* [Testo da leggere]:
::::
Cass. Civ., sez. lavoro, sent. n. 8804
del 16.4.2014
Per
ottenere il risarcimento del danno alla persona causato da mobbing aziendale
(dunque, per provare la sussistenza stessa della fattispecie) il lavoratore
deve provare che esiste un nesso causale tra le vessazioni subite durante
l'attività lavorativa e la patologia insorta (in questo caso, infarto
cardiaco).
La
fattispecie del mobbing trova il suo fondamento giuridico nell'art. 2087 codice
civile (tutela delle condizioni di lavoro), secondo cui "l'imprenditore è
tenuto ad adottare nell'esercizio dell'impresa le misure che, secondo la
particolarità del lavoro, l'esperienza e la tecnica, sono necessarie a tutelare
l'integrità fisica e la personalità morale dei prestatori di lavoro".
::::
* [Righe]:
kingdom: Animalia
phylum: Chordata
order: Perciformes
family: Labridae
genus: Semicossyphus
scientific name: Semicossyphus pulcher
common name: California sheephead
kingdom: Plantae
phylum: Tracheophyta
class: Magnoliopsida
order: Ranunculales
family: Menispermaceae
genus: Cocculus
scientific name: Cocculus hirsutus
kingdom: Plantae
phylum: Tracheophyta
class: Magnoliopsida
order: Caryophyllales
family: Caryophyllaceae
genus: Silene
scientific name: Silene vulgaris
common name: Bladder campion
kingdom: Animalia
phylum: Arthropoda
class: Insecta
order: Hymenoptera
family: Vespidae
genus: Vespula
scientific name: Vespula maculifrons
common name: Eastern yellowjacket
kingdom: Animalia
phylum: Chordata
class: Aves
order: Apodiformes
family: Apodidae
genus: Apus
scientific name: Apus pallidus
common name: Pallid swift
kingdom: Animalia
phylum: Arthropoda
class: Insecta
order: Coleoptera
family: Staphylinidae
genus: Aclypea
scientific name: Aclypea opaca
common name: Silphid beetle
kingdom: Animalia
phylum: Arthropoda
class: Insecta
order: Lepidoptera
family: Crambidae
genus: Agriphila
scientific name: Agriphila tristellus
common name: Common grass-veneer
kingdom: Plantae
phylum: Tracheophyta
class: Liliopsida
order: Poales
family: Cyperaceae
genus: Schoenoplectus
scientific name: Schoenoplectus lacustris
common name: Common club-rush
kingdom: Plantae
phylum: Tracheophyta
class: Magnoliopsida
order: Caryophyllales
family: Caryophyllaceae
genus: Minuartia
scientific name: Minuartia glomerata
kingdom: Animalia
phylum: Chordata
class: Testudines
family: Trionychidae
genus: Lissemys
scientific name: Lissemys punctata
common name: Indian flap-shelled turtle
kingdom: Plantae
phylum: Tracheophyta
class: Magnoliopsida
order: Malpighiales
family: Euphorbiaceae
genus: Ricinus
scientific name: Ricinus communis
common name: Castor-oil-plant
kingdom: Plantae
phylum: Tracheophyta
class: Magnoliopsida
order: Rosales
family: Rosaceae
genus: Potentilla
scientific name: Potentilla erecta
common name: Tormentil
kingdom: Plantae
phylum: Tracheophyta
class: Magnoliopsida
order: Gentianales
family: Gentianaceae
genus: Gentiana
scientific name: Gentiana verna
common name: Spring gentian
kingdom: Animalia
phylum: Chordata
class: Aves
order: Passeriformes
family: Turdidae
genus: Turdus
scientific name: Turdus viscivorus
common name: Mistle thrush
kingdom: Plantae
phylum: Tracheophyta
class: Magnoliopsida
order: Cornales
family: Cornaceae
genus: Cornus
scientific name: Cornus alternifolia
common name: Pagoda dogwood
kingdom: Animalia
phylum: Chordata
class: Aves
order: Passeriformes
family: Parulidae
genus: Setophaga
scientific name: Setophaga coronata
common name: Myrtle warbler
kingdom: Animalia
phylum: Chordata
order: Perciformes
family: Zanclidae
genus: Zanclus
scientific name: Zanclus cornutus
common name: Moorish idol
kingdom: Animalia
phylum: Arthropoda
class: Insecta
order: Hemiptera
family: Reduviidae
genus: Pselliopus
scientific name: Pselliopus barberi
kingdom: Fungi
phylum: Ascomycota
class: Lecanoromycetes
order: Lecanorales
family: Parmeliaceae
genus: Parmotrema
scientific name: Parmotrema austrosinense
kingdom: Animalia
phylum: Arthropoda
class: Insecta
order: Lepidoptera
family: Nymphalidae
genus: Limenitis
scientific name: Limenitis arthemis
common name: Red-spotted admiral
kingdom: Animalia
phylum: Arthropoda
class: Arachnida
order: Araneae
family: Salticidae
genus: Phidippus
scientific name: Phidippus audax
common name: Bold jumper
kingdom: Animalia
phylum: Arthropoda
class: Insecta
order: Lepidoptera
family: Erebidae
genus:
::::
* [Consegna]: Riscrivi in forma più breve il paragrafo del testo sul mobbing che comincia con «La fattispecie del mobbing», conservandone i fatti principali.

* [Risposta]: Il mobbing si fonda giuridicamente sull'art. 2087 del codice civile, sulla tutela delle condizioni di lavoro. Questo articolo obbliga l'imprenditore ad adottare le misure necessarie a proteggere l'integrità fisica e la personalità morale dei lavoratori, secondo la particolarità del lavoro, l'esperienza e la tecnica.